§ **Work order**: Please give the data from the line with "Is there a majority slice in this chart?" through the end of the data, including that line, as a numbered list. Leave out blank lines and pictures.

§ **Records**:

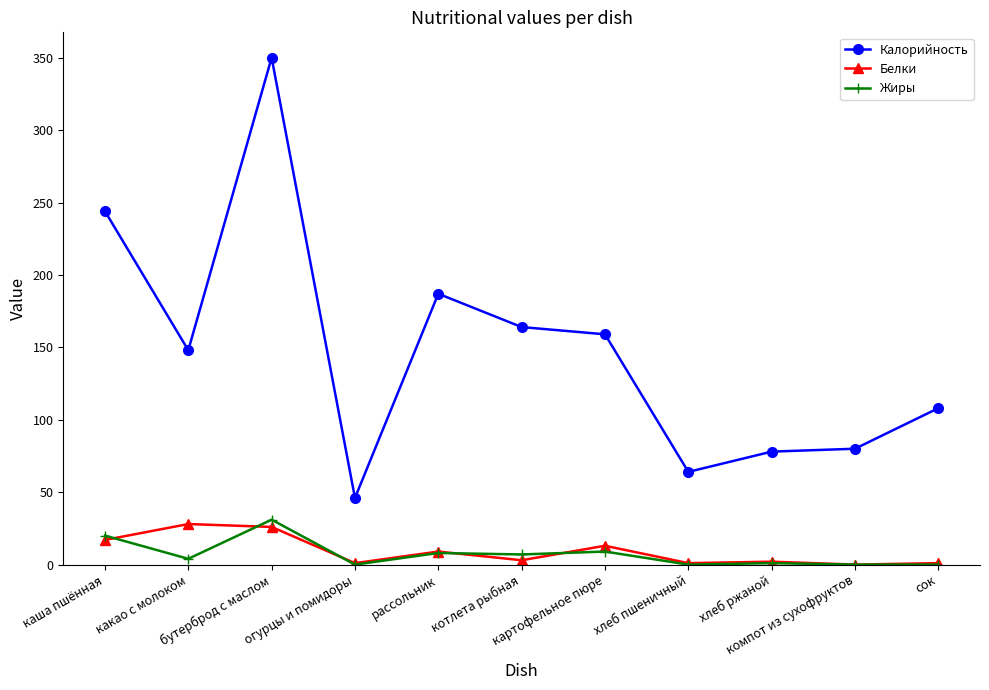

True or false: Белки has more than 0 interior local peaks.

True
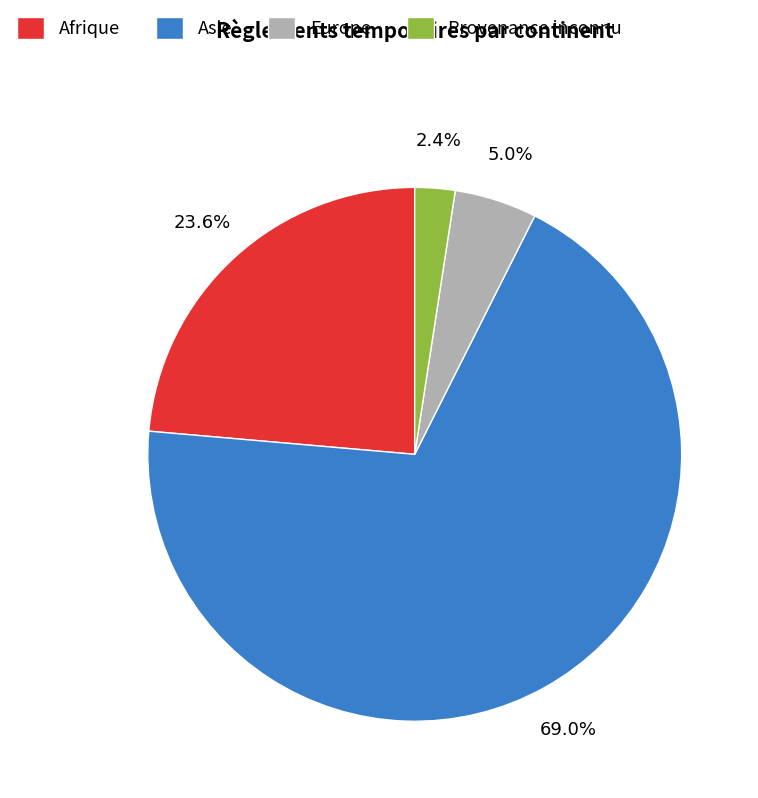

Is there a majority slice in this chart?

Yes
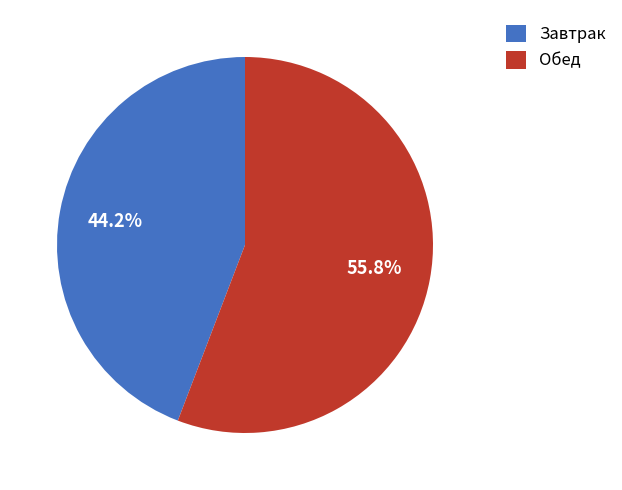

To the nearest percent, what is the combined percentage of Завтрак and Обед?

100%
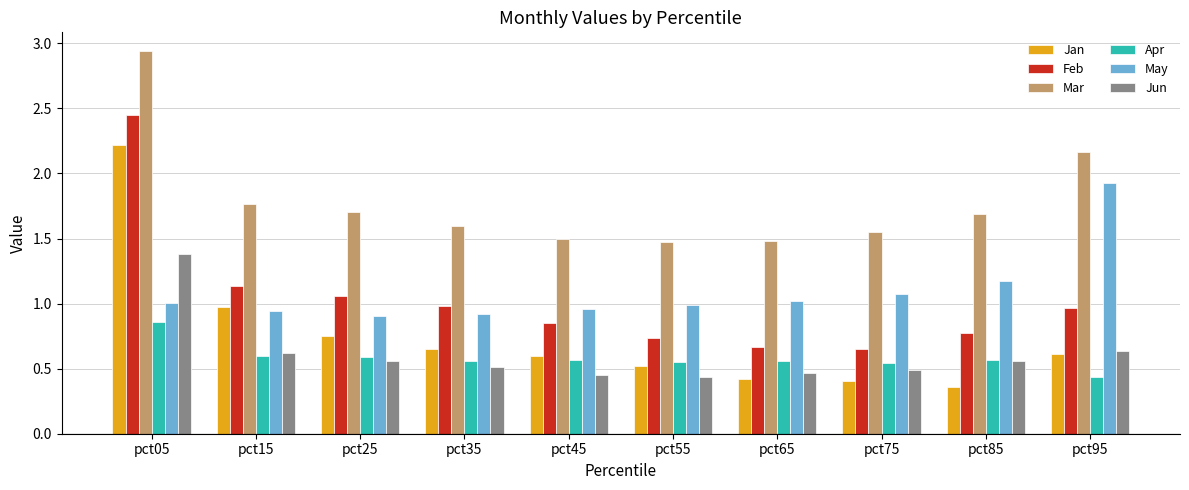

Which series has the widest spread of values?

Jan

§ **Answer**:
1. Is there a majority slice in this chart?
2. Yes
3. To the nearest percent, what is the combined percentage of Завтрак and Обед?
4. 100%
5. Which series has the widest spread of values?
6. Jan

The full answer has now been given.